Repeat exactly, and only, the lines below starting at the line that contains "Hills Road |" and ending at the line that contains "terrace east |", inclusive of both.

— Data for this exercise —
=== Begin Enclosure ===
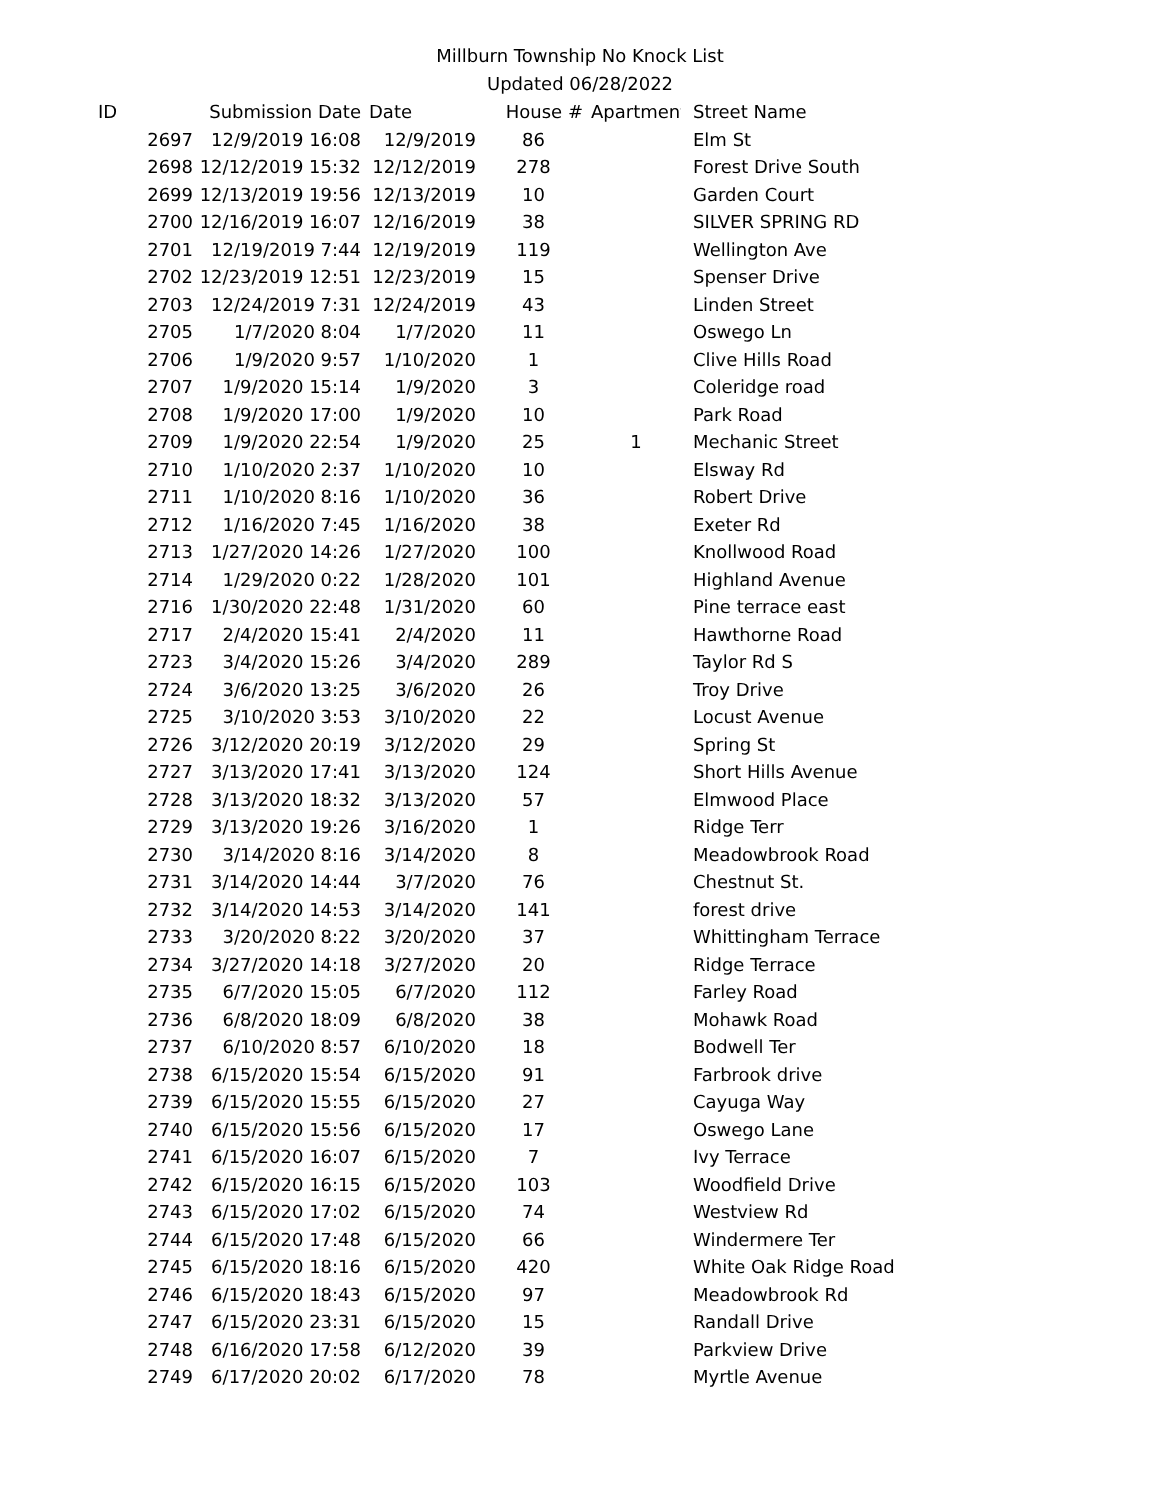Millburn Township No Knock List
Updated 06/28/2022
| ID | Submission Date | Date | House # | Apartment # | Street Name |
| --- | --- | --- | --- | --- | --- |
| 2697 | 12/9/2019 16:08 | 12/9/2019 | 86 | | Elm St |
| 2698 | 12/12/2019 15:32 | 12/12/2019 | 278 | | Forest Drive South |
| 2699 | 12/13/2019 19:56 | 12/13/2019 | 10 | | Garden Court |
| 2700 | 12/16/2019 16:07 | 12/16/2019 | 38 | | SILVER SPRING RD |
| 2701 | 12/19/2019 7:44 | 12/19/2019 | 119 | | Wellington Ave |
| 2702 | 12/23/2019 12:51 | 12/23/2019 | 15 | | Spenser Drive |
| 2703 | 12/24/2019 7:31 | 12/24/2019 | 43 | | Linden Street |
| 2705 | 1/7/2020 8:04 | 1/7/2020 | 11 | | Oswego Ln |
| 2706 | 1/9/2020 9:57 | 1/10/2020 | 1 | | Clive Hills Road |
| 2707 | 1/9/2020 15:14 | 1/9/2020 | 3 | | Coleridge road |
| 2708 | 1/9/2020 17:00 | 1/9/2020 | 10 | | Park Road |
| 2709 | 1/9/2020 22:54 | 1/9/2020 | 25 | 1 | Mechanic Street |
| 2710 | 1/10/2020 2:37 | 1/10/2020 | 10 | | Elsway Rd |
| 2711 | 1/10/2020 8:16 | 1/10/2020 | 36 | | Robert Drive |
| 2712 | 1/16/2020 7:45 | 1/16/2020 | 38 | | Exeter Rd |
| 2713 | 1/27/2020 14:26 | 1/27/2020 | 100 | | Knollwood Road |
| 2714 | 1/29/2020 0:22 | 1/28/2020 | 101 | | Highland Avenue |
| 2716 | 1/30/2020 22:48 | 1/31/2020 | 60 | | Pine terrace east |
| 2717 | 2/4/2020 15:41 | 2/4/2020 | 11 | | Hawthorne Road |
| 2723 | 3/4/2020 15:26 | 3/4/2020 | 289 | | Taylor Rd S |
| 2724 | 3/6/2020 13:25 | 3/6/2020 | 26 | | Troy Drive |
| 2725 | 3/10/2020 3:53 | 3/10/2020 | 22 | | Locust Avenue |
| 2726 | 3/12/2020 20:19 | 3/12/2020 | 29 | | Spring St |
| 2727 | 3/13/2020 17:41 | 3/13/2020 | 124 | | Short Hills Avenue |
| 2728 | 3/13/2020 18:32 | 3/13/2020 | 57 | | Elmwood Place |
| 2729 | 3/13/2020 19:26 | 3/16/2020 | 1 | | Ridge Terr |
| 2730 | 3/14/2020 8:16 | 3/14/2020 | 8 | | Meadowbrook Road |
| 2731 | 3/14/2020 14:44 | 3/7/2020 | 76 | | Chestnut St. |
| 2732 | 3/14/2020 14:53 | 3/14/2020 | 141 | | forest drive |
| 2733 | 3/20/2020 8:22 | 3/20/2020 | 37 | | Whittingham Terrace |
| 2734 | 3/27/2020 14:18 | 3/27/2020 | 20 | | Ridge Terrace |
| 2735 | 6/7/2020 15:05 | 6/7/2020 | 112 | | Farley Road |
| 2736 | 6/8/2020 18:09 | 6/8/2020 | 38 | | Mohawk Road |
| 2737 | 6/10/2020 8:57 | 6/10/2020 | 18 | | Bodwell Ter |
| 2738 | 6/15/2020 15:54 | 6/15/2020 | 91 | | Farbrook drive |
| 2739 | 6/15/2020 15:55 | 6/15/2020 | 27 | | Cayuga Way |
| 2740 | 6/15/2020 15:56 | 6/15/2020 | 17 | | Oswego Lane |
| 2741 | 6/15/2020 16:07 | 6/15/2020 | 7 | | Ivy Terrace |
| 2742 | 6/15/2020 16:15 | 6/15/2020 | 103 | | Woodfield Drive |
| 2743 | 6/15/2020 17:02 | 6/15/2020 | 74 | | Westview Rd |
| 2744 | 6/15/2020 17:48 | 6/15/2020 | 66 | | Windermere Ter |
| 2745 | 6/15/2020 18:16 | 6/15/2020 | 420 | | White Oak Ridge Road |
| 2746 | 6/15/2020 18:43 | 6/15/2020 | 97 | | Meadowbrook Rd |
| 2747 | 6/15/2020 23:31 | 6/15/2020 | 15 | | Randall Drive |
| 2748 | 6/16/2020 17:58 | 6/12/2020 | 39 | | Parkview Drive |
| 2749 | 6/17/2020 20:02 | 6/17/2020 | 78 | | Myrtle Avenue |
=== End Enclosure ===
=== Begin Enclosure ===
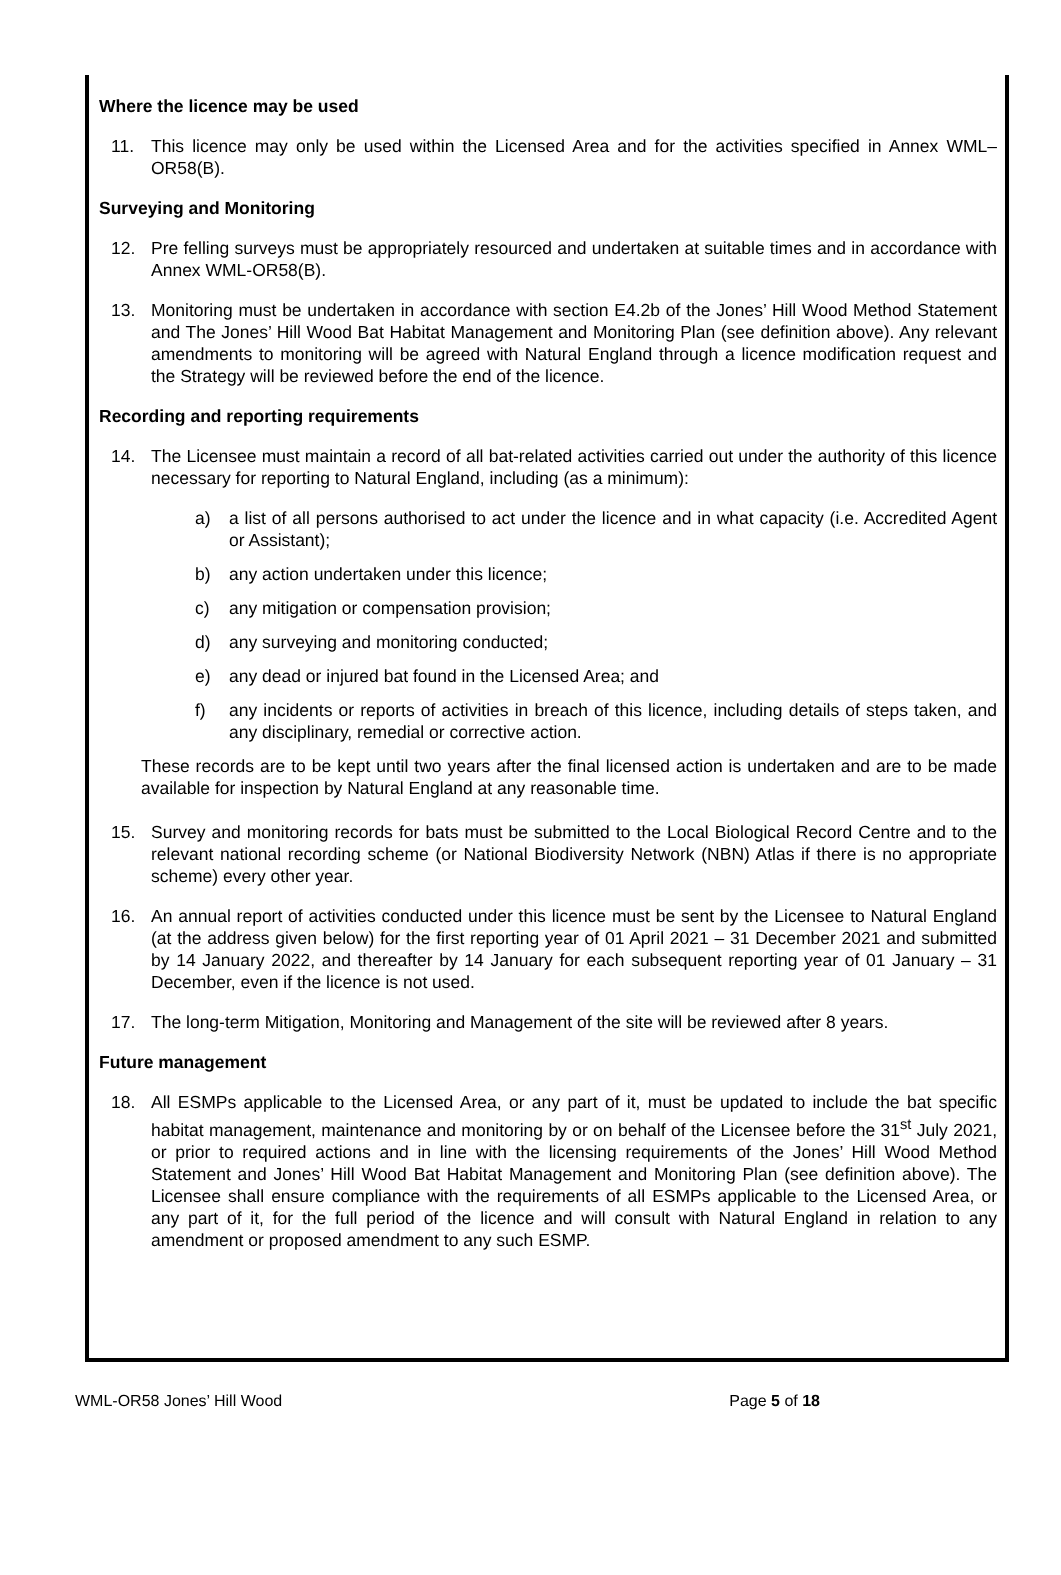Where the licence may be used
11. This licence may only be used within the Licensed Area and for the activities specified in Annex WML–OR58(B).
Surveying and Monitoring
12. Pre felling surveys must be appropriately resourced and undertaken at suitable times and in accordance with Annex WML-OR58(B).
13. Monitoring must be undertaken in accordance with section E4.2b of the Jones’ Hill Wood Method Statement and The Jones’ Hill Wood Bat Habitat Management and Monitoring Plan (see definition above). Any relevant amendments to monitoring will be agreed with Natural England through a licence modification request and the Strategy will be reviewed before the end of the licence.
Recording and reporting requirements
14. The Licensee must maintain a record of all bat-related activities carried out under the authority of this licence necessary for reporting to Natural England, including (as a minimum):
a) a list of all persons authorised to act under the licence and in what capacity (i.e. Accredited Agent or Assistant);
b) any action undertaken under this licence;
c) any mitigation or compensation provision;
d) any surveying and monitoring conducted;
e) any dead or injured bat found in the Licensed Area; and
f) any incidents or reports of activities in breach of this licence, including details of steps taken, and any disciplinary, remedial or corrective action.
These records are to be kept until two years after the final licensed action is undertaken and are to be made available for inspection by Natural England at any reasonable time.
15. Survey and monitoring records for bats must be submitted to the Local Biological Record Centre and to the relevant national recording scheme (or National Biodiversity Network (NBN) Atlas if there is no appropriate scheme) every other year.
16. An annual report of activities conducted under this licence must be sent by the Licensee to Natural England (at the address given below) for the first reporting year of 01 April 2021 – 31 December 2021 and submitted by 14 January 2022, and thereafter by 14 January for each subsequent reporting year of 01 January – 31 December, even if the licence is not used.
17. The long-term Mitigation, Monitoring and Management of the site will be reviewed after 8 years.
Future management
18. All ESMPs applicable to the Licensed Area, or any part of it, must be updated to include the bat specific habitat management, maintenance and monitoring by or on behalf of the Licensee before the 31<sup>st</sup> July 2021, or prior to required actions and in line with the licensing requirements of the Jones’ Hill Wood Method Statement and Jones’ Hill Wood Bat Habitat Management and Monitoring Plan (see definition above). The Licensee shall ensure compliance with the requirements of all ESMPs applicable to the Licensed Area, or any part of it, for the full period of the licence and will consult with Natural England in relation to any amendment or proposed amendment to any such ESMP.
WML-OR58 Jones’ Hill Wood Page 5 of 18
=== End Enclosure ===
=== Begin Enclosure ===
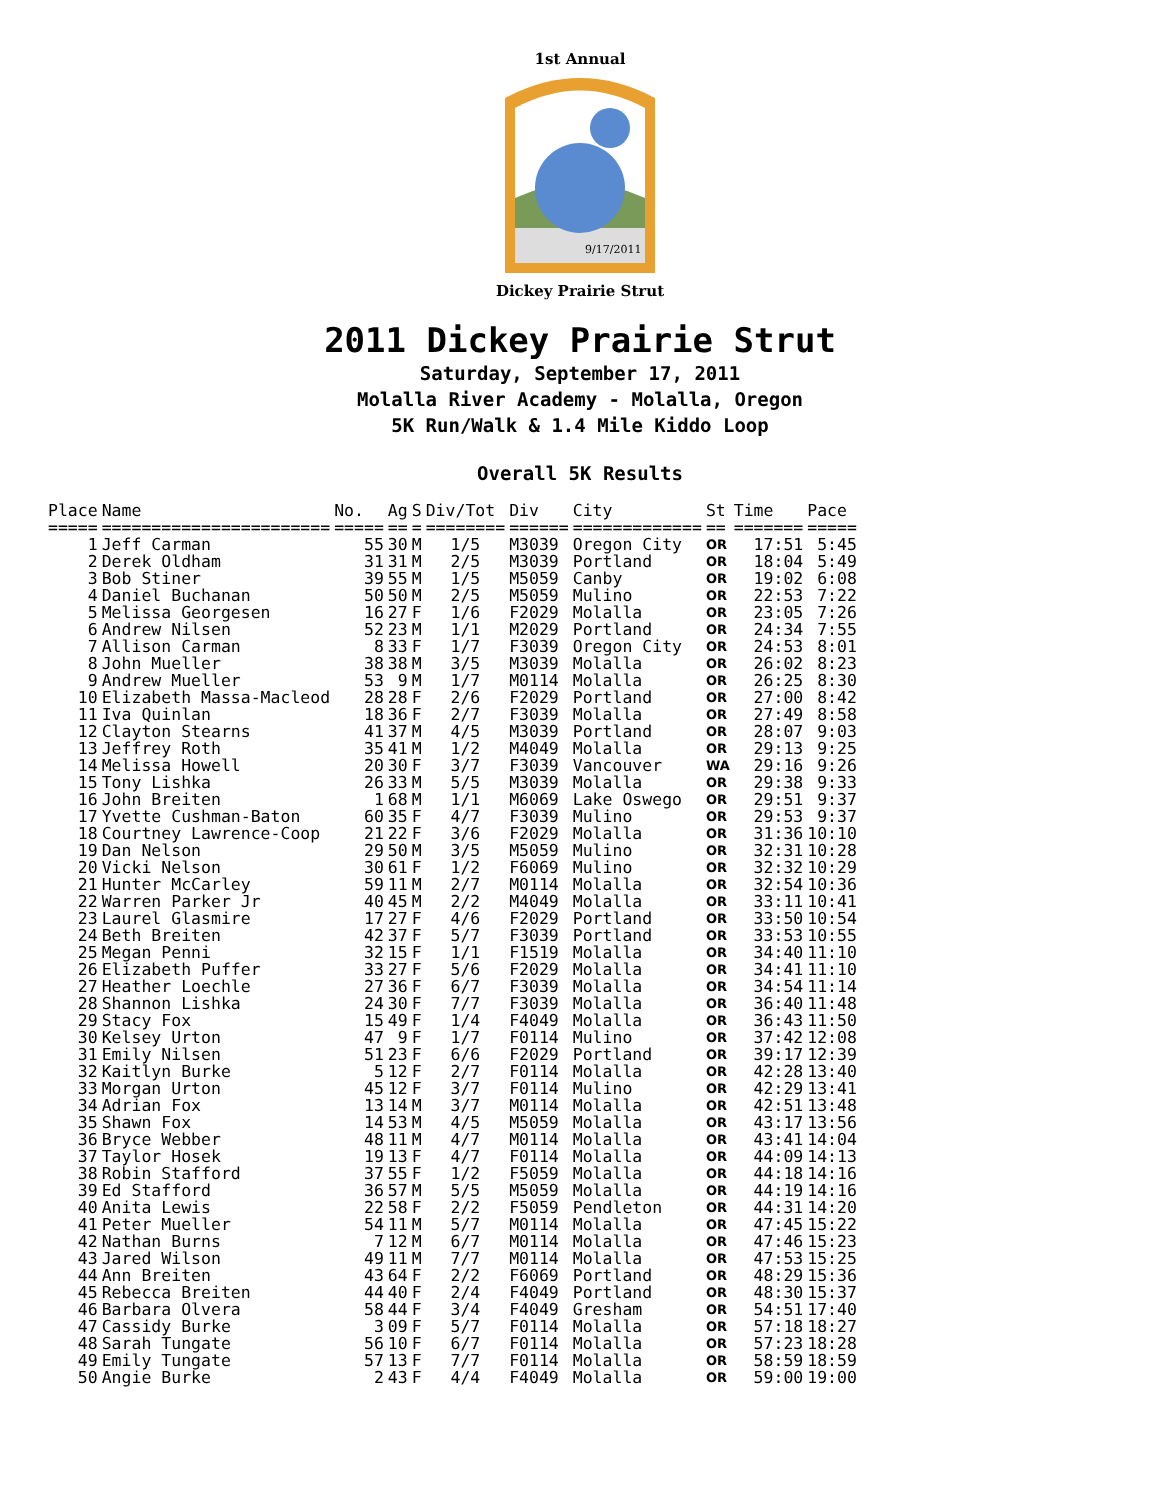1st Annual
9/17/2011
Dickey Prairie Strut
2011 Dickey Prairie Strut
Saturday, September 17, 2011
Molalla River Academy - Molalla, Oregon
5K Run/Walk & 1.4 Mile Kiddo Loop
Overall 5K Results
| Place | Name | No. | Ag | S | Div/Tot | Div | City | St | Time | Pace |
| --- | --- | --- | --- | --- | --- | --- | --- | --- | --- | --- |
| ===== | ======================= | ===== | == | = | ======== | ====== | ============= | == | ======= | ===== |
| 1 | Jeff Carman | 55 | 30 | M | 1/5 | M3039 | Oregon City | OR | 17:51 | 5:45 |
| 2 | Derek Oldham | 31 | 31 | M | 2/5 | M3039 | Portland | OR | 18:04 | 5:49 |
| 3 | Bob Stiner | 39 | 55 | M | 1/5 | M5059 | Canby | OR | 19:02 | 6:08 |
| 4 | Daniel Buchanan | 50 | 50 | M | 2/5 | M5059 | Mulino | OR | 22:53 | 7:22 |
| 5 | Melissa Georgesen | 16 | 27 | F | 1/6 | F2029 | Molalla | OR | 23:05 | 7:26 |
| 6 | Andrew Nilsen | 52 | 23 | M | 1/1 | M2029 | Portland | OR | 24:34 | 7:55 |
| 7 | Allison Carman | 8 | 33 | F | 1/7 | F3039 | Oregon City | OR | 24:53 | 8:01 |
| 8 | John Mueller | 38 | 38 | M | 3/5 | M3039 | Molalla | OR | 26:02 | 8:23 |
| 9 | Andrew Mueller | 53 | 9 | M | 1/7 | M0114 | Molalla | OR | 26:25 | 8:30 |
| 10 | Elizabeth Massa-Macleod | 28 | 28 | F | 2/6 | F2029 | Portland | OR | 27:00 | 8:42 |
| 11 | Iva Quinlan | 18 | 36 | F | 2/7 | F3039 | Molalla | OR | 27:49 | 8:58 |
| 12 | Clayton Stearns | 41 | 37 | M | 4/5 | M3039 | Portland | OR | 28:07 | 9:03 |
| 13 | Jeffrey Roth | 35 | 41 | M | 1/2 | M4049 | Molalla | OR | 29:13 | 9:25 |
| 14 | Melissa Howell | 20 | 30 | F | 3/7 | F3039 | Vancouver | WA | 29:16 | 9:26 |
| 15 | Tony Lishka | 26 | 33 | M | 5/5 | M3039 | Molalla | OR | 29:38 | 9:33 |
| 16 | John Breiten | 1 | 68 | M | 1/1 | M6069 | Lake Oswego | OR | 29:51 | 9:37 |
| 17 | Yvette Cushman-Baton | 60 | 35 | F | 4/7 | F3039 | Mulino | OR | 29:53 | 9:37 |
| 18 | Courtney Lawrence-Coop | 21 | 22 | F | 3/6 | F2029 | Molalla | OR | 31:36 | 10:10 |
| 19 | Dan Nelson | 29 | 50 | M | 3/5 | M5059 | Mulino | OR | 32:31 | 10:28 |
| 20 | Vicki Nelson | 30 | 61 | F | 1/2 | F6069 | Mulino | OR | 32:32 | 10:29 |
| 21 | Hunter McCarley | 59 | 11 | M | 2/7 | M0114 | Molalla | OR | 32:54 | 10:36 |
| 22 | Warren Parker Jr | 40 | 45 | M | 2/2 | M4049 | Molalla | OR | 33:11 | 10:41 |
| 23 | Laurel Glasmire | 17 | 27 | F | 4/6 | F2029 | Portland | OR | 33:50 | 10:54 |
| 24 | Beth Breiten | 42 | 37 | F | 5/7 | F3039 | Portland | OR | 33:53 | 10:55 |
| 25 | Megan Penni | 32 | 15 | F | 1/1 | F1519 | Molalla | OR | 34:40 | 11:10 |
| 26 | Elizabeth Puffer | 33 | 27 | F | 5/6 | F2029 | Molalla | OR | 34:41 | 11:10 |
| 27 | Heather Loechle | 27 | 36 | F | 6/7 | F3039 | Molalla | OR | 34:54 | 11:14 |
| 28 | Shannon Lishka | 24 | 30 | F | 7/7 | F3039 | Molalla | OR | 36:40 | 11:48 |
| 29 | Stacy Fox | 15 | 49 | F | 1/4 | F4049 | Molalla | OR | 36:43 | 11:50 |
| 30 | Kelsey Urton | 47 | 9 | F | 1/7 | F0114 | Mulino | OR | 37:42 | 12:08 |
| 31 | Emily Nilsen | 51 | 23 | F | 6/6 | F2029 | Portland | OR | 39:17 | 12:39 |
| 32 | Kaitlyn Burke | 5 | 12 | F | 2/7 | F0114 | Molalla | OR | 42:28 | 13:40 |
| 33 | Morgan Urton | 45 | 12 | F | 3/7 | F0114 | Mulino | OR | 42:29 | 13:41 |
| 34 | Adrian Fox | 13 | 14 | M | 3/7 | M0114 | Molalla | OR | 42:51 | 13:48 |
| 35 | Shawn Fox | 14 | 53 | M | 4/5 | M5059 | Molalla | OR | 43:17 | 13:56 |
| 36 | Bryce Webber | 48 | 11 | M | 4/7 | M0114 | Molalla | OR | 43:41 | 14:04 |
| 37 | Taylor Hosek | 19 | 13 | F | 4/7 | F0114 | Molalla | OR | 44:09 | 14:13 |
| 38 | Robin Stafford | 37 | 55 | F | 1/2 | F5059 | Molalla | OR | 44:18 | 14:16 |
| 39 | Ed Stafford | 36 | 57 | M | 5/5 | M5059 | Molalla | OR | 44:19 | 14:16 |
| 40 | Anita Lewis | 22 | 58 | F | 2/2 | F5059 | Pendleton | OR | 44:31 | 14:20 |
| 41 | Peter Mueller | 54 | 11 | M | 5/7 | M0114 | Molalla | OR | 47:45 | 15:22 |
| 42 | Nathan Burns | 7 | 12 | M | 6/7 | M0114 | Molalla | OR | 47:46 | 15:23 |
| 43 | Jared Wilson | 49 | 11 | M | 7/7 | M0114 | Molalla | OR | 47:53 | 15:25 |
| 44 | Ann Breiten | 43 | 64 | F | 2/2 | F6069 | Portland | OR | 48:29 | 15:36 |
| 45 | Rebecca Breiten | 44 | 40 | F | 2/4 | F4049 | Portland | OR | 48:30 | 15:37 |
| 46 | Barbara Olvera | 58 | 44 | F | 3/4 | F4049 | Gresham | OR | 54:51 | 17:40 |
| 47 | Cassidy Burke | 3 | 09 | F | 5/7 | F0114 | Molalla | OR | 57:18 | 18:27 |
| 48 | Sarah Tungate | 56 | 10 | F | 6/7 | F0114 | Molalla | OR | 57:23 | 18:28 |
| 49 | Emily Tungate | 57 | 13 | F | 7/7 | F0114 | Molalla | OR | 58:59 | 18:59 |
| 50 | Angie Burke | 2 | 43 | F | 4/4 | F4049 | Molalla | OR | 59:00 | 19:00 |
=== End Enclosure ===
— Written response —
| 2706 | 1/9/2020 9:57 | 1/10/2020 | 1 | | Clive Hills Road |
| 2707 | 1/9/2020 15:14 | 1/9/2020 | 3 | | Coleridge road |
| 2708 | 1/9/2020 17:00 | 1/9/2020 | 10 | | Park Road |
| 2709 | 1/9/2020 22:54 | 1/9/2020 | 25 | 1 | Mechanic Street |
| 2710 | 1/10/2020 2:37 | 1/10/2020 | 10 | | Elsway Rd |
| 2711 | 1/10/2020 8:16 | 1/10/2020 | 36 | | Robert Drive |
| 2712 | 1/16/2020 7:45 | 1/16/2020 | 38 | | Exeter Rd |
| 2713 | 1/27/2020 14:26 | 1/27/2020 | 100 | | Knollwood Road |
| 2714 | 1/29/2020 0:22 | 1/28/2020 | 101 | | Highland Avenue |
| 2716 | 1/30/2020 22:48 | 1/31/2020 | 60 | | Pine terrace east |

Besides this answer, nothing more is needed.